[Available data — start]
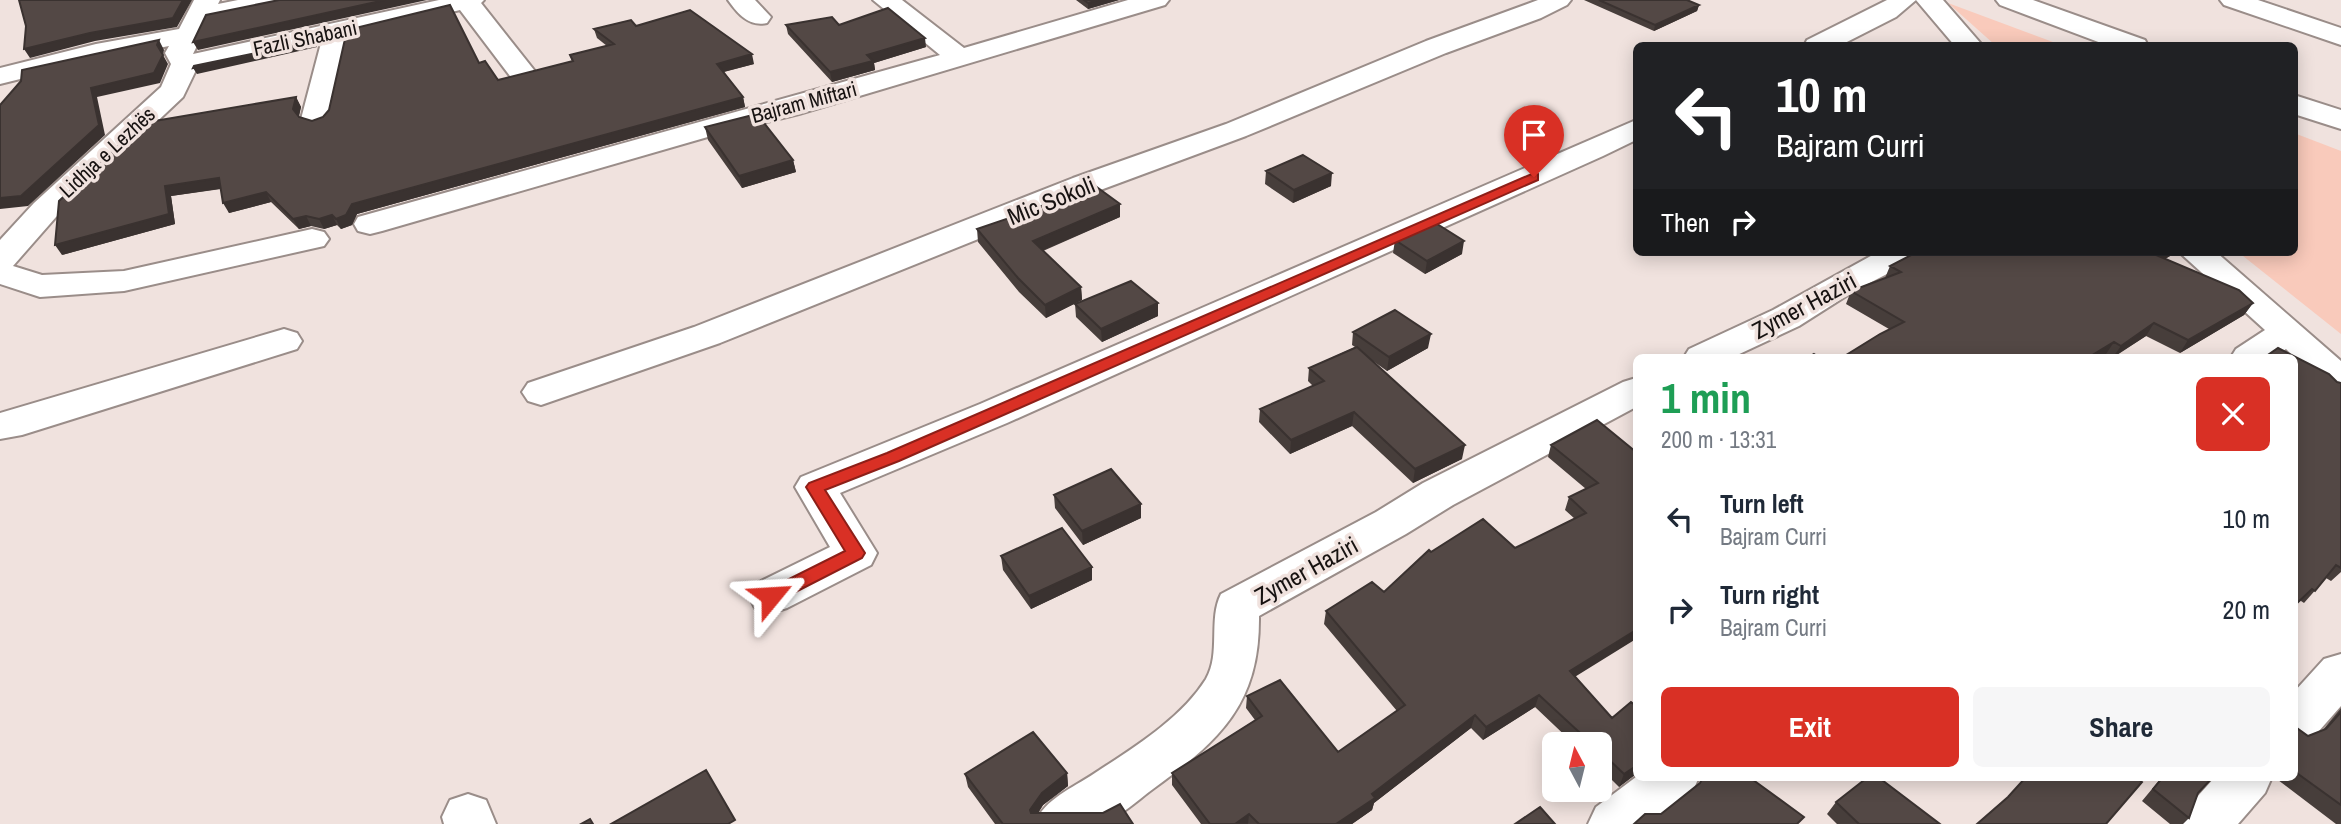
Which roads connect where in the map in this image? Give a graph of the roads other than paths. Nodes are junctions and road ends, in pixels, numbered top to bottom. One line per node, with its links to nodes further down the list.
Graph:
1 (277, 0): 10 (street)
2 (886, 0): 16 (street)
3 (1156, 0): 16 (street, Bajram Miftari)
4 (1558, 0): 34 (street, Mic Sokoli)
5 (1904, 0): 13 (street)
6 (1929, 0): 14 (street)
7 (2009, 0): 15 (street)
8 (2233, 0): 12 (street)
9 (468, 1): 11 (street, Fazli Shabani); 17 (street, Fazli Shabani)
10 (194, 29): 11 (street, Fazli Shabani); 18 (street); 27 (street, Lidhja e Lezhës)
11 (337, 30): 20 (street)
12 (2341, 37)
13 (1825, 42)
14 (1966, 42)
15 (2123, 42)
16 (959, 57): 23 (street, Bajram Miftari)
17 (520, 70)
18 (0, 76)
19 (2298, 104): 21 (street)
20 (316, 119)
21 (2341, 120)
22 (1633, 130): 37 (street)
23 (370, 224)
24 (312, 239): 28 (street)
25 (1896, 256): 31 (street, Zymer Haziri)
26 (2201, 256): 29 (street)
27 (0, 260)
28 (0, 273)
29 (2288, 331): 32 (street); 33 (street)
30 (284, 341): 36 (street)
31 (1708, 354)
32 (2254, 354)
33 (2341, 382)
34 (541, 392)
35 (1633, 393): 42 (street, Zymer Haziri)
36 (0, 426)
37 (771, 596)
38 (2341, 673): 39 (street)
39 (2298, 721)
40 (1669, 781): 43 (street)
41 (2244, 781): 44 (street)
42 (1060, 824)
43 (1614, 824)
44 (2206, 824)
[Available data — finish]
[Available data — start]
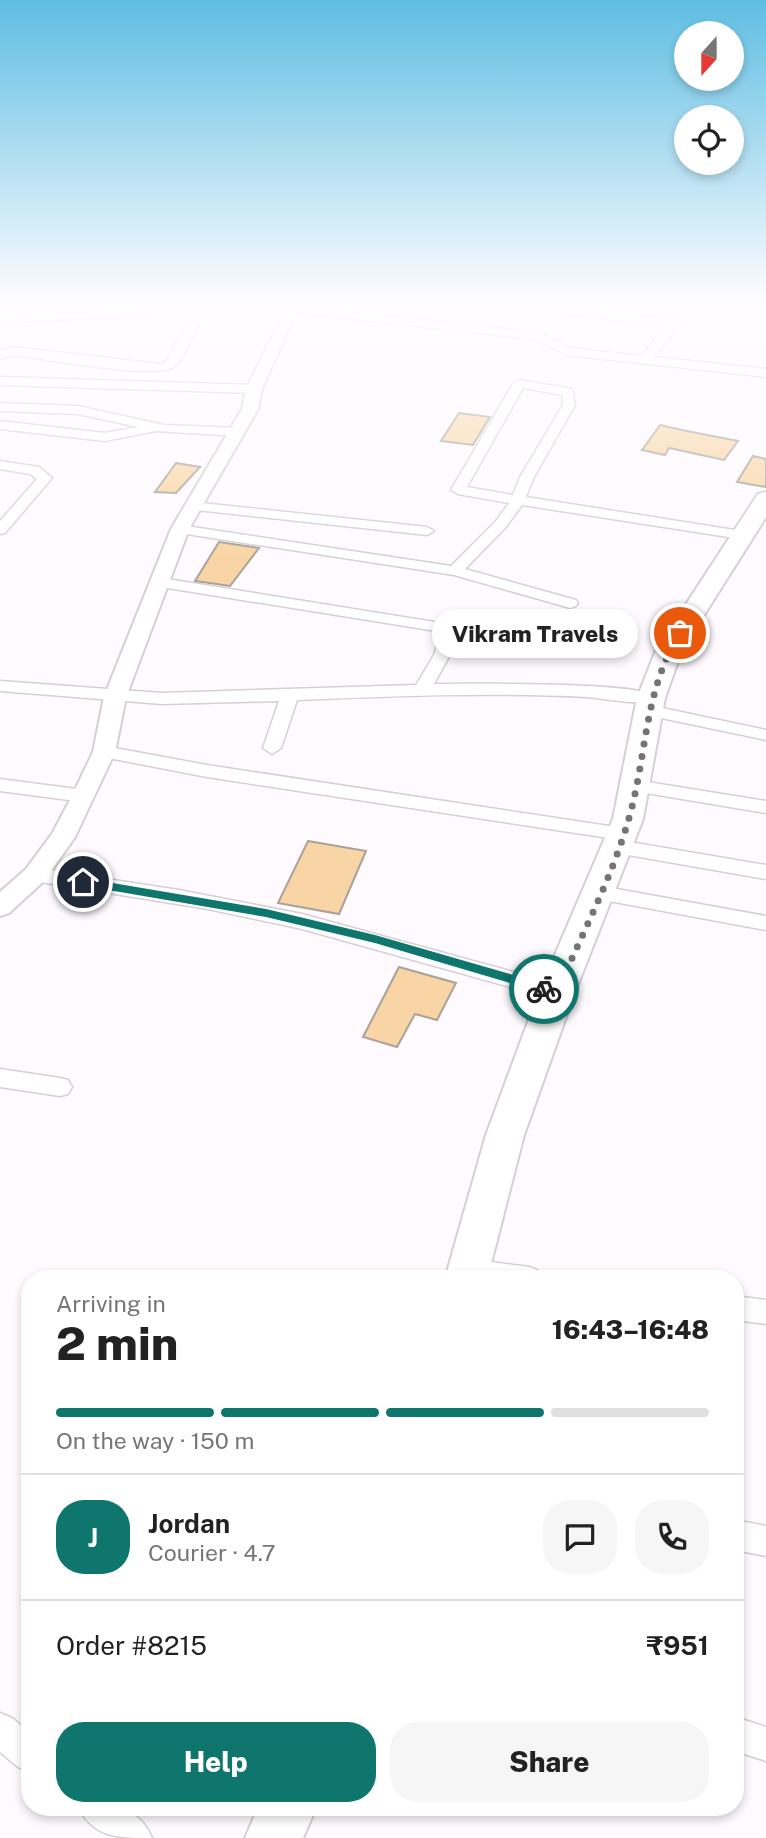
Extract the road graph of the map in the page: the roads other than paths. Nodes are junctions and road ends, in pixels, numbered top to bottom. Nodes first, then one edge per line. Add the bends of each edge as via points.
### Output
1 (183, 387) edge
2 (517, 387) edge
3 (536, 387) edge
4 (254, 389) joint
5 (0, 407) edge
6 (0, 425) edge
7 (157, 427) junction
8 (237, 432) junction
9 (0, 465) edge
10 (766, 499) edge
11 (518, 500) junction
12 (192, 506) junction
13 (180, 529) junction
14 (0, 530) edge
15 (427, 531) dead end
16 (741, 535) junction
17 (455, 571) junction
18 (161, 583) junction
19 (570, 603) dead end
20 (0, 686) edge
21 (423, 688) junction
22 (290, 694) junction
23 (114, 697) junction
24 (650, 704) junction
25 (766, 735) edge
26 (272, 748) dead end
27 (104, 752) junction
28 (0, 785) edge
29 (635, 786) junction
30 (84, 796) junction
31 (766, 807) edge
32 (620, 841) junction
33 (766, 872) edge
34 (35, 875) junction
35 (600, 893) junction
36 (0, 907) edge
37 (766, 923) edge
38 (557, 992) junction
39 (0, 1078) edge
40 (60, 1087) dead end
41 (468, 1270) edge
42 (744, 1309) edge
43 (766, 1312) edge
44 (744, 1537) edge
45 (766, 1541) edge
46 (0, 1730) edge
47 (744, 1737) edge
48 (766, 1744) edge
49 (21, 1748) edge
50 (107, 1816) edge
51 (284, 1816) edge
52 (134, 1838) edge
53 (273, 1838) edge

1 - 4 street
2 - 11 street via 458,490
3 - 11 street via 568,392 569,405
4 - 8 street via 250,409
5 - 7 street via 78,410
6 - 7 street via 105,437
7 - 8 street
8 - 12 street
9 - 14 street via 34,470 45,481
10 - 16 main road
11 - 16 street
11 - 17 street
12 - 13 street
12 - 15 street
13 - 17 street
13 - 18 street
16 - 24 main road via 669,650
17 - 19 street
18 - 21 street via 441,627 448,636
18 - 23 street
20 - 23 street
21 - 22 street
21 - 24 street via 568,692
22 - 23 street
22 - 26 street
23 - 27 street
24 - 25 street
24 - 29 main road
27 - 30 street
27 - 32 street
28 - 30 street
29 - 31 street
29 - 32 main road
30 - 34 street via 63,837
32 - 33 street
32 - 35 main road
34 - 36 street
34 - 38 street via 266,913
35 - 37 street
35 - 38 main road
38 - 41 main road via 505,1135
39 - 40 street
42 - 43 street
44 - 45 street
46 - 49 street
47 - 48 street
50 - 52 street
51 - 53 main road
[Available data — finish]
### Task goal
How many lines of the records contain the string "numbered"? Respond with the number alone.

### Worked solution
2